For financial reasons, the hand department has decided to stop direct referral of patients for PB-CBT testing. All patients are instead referred to the genetics department for consideration of FA testing. The geneticists only performed a PB-CBT test on 56% of the patients referred to them from the hand department, having screened out those patients for whom FA testing was felt to be clinically unnecessary. These patients were included in the follow-up period, and none have gone on to develop FA.

5. Conclusions

The current FA guidelines have tremendous financial and clinical implications for patients anomalies of the thumb or radial ray [2,3]. There is additionally the psychological cost of causing undue concern for the patient and their family by strictly adhering to the guidelines in all cases of a thumb anomaly or RRD.

None of the thirteen FA positive tested patients in this study had an isolated upper extremity abnormality without presenting other features associated with FA. In addition, in this cohort no patient to date with an isolated thumb anomaly has developed FA. This study delivers striking arguments against the FA testing for isolated thumb abnormalities in the absence of other FA associated features.
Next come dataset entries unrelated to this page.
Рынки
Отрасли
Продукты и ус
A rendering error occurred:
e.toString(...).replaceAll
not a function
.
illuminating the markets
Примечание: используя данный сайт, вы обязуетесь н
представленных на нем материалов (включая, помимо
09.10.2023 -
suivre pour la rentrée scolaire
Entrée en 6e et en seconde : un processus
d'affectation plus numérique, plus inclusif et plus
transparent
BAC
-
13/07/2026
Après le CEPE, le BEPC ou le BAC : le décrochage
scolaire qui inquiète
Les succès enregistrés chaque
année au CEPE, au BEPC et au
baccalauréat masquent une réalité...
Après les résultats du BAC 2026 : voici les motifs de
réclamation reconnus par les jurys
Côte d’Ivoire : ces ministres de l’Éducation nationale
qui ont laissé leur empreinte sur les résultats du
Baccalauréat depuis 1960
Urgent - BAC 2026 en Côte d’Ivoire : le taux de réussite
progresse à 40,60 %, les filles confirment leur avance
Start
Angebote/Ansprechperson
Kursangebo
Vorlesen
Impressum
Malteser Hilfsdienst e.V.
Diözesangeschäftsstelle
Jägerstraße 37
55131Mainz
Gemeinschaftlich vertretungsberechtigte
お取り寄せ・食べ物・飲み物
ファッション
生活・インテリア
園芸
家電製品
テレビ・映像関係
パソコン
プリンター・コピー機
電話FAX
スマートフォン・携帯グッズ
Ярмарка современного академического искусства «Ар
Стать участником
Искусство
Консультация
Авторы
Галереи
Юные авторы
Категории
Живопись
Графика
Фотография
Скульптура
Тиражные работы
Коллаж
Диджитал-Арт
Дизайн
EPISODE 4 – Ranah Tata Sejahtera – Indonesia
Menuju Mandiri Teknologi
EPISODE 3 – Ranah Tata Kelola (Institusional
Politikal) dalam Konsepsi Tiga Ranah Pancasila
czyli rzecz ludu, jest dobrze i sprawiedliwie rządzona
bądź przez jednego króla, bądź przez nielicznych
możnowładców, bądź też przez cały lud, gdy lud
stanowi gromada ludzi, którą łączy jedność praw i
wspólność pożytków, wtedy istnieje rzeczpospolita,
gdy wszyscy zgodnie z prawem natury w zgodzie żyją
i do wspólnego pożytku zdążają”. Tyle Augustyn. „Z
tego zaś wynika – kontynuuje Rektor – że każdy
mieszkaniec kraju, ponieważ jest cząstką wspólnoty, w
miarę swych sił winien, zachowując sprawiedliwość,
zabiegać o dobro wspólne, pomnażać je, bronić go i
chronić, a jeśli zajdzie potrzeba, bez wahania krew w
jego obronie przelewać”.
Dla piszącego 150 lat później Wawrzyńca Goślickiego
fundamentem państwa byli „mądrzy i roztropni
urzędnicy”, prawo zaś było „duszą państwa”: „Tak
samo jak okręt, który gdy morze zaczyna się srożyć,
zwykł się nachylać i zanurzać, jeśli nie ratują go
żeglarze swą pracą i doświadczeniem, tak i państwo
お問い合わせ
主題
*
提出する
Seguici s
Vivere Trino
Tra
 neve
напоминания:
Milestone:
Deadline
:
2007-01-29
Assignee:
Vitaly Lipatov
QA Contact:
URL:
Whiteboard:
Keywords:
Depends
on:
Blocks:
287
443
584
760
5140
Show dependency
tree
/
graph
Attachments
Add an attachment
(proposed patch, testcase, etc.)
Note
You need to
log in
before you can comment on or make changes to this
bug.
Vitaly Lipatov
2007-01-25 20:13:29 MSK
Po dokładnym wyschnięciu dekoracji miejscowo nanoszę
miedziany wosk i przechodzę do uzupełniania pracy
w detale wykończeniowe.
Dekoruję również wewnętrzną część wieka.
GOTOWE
In cases where FA is suspected, referral to a clinical geneticist is advocated rather than direct referral for FA testing.

Referral is at the discretion of the hand surgeon and it is important that they are aware of and look for features associated with FA. In our practice, this means looking for café au lait spots or unusual skin pigmentation, plotting height and head circumference on age-appropriate centile charts (normally brought in with the parents in the UK “red book”), reviewing blood tests, and less often requesting an ultrasound or cross-sectional study to exclude visceral abnormalities (often required anyway as part of their pre-surgical work-up). Enquiries into possibility parental consanguinity should be made when appropriate.

When a decision is made to test a child for FA, and if that child is to undergo a surgical procedure, obtaining a skin biopsy for SBF-CBT is recommended due to its sensitivity and cost-effectiveness rather than a PB-CBT.

The congenital hand service at our hospital, in conjunction with the genetics department, has devised an algorithm based on our results that is believed to reduce the unnecessary testing of all patients with a congenital thumb anomaly for FA (see Figure 4). The small sample size and the relatively short median follow-up period of this study are recognized. In addition, the median age for developing hematological abnormalities from FA is around age 7 [9]. The hand department monitors most patients on a yearly outpatient basis until skeletal maturity and will continue to evaluate all patients with thumb anomalies who were not sent for FA testing in recognition of this. A larger multi-centered study has been started to increase the power of this study and to further evaluate the association and frequency of congenital anomalies with FA.